Shmuel Katz, opponent of Begin’s peace effort

Worth reading is the New York Times’ obituary of Shmuel Katz, a long-time colleague of Menachem Begin’s who broke with him over his peace negotations with Egypt in the late 1970s. Katz was probably right. In the long run, it appears that giving the Sinai back to Egypt was a big mistake.

I’ve recently heard from an Israeli an interesting explanation of why Begin made the peace agreement with Egypt: he wanted to legitimize himself in the eyes of “respectable” opinion by showing that he was not an extremist. So despised was Begin by the Israeli mainstream that for many years in the Knesset Ben Gurion would not refer to him by name, but would speak of him as “the member sitting next to so and so.” Begin wanted approval, and so, after becoming prime minister, he ended up returning the Sinai to Egypt. And now Arabs are regularly firing shells from Gaza into Israel.

On hearing this story, I replied: “The only way a right-winger has any hope of succeeding is if he doesn’t care what liberals think about him.”

May 14, 2008
Shmuel Katz, an Opponent of Begin’s Peace Effort, Dies at 93
By DENNIS HEVESI

Shmuel Katz, who was a close adviser to Menachem Begin, Israel’s prime minister in the late 1970s and early 1980s, but who later became a vociferous opponent of Begin’s peace efforts with Egypt and the Palestinians, died on Friday in Tel Aviv. He was 93.

The death was confirmed by Mr. Katz’s nephew, Leonard Blieden.

Mr. Katz and Begin became comrades in arms in the 1940s when both rose to leadership positions in the Irgun, the right-wing underground militia that battled the British Mandatory government of Palestine and later Arab forces in Israel’s 1948 war for independence.

Labeled by some historians as a terrorist organization, the Irgun sometimes engaged in seemingly fratricidal conflicts with the socialist Zionist movement headed by David Ben-Gurion, who later became Israel’s first prime minister.

In June 1948, Mr. Katz helped organize the voyage of the cargo ship Altalena, which was carrying weapons and Irgun fighters to Israel when it was sunk off Tel Aviv by the newly formed Israel Defense Forces.
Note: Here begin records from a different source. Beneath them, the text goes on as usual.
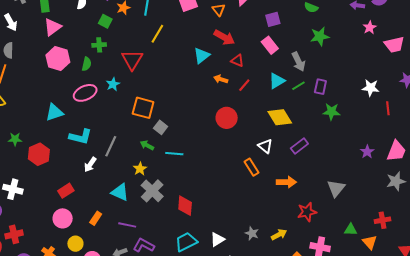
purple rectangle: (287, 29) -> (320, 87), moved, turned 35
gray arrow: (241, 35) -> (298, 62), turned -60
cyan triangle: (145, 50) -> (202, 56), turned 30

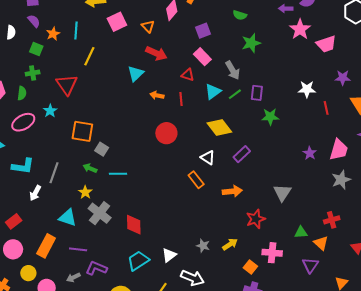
pink star: (370, 27) -> (300, 29), size x1.5
red triangle: (237, 61) -> (188, 75), moved
red line: (244, 85) -> (181, 99), turned -40
orange rectangle: (96, 218) -> (46, 246), size x1.6

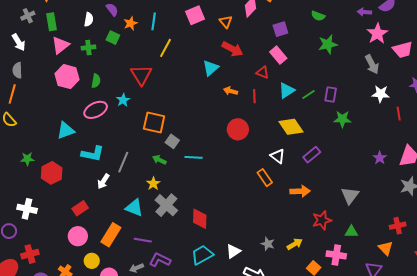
gray arrow: (233, 70) -> (372, 64), moved
green cross: (33, 73) -> (88, 47), moved
cyan line: (118, 174) -> (194, 157), moved
green triangle: (301, 232) -> (351, 232), moved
In May 1977, Begin, the longtime leader of the Herut Party, was elected prime minister of Israel’s first right-wing government in 29 years; Herut later merged with the Likud bloc. Begin chose Mr. Katz as his adviser for information abroad and sent him to several countries, including to the United States for meetings with President Carter, to counter perceptions that Begin was a wild-eyed terrorist and reactionary.

But Mr. Katz had resigned to protest Israeli concessions by the time Mr. Carter brought Begin and Sadat together at Camp David in September 1979; there, they signed a treaty returning Sinai to Egypt and calling for Palestinian autonomy in the West Bank and Gaza. In June 1979, Begin was re-elected to a 13th term as chairman of Herut, by a vote of 1,340 to 8. The 8 votes went to Mr. Katz.

In Mr. Katz’s view, peace with the Arabs was illusory; in his view, Judea and Samaria, the biblical names for much of the West Bank, should be annexed as part of the “land of Israel,” and pressure from Washington could be ignored. It was a position Mr. Katz took in many books and opinion articles that he wrote in the years after he left the government.

Samuel Katz, the son of Alexander and Luba Katz, was born in Johannesburg on Dec. 9, 1914. He moved to Palestine in 1936, changed his first name and soon joined the Irgun. For several years, he was secretary to Ze’ev Jabotinsky, one of the founders of the Irgun.

Among Mr. Katz’s books are “Jabo,” a biography of Mr. Jabotinsky; “Battleground: Fact and Fantasy in Palestine,” about the roots of the Arab-Israeli conflict and what Mr. Katz considered the deep connections between his nation and the biblical land of Israel; and “The Aaronsohn Saga,” an account of a Jewish spy ring that worked for the British against the Ottoman Turks.

Mr. Katz is survived by a son, Yuval.